Miércoles 8. Problemas con las señales de internet. Ayer, martes, me
pasé toda la tarde y la noche hasta las 3 de la madrugada de hoy
intentando enviar mi segunda crónica, pero fue imposible. Incluso esta
mañana del miércoles, cuando lo primero que hago al despertar es revisar
si hay conexión. Y nada. Voy hasta el conserje del hotel a preguntar si
existe algún cyber cercano donde pueda conseguir señal, y me dice que
el problema no es sólo en el hotel sino en todo Siria. Lo mismo ocurre con la telefonía. Dicen que es un sabotaje continuo que comenzó en noviembre.
No me queda sino seguir esperando. El problema es que tenemos una
serie de actividades planificadas para cada día, y los datos que recojo
se acumulan. Y crece mi ansiedad por enviar a los leyentes de las redes
sociales algo de lo no mucho que alcanzo a recoger. Aquí no puedo hacer
como en Palestina, donde hace cuatro años estuve un mes y me dediqué a
recorrer calles y ciudades sin pausa, conversando con toda la gente.

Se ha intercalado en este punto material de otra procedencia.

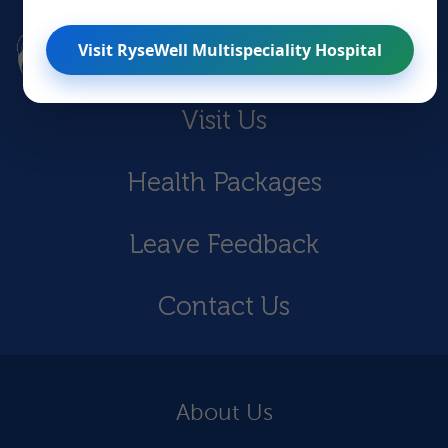
Visit RyseWell Multispeciality Hospital
Visit Us
Health Packages
Leave Feedback
Contact Us
About Us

Allá, en Cisjordania, la única certeza de inseguridad eran (son) las
incursiones del ejército israelí. Pero aquí está plagado de infiltrados
de todas las nacionalidades: turcos, chechenos, libios, franceses,
alemanes, españoles, que forman parte de los atacantes, según me dicen. Y
entre ellos hay suicidas dispuestos a cualquier cosa. Razón por la cual
nos aconsejan no salir solos ni alejarnos del hotel, salvo con Fady
Marouf.
La Siria que conocí hace seis años no es la misma de ahora, al menos
en el espíritu que planea en el aire. Este pueblo pacífico, de dación
para estudiantes de todas partes del mundo, de producción más que
suficiente para el autoabastecimiento de aproximadamente 23 millones de
habitantes, tiene hoy un perfil diferente. Y me angustia la impotencia
de no poder desplegarme como quisiera.
Pero me arriesgo un poco y salgo a caminar por el centro de Damasco, a
sólo pocas cuadras del hotel. Hay soldados por todas partes y hombres
vestidos de civil que no ocultan ser agentes del gobierno. Están con las
antenas alertas a cualquier movimiento sospechoso. Enfilo una calle y
cruzo la otra acera. Allí me grita un hombre armado que está haciendo
revisiones a la gente en la vereda. Me pide que abra mi mochila, la
palpa, y con una sonrisa y una palmada al hombro me deja seguir.
Entonces, pienso en lo que me contó Luis Brizuela, el corresponsal de
Prensa Latina, que llegó hace seis meses aquí y ya fue detenido en
numerosas ocasiones. “Principalmente porque mi perfil afro me hace
aparecer como un sospechoso, debido a la cantidad de terroristas
africanos que merodean”, me había dicho. “Tú, en cambio, puedes ser un
egipcio o un árabe, que también los hay”, agregó.
Ayer, antes de ir a conversar con el vicecanciller de Siria, mientras
la televisión me entrevista en la explanada del hospital militar,
observé que no lejos de mí llevaban caminando a un joven esposado. Lo
conducía un soldado también joven. Mientras yo hablaba, me pregunté por
qué. ¿Tal vez un ladrón o un sospechoso de vaya a saber qué? ¿O es un
terrorista que fue herido en algún enfrentamiento y ahora, ya
recuperado, lo sacaban del hospital para enviarlo a ser juzgado ante la
ley? Difícil saberlo, mientras uno se concentra a la vez en lo que está
diciendo ante cámaras y el detenido y el soldado se van, se pierden.
Cuántas historias como estas se me escapan sin poder atraparlas. Pero
la urgencia y precisión de horarios con que debemos movernos nos
impiden más de lo que quisiéramos. Es que el peligro está latente. Y en
estas circunstancias, todos podemos ser sospechosos.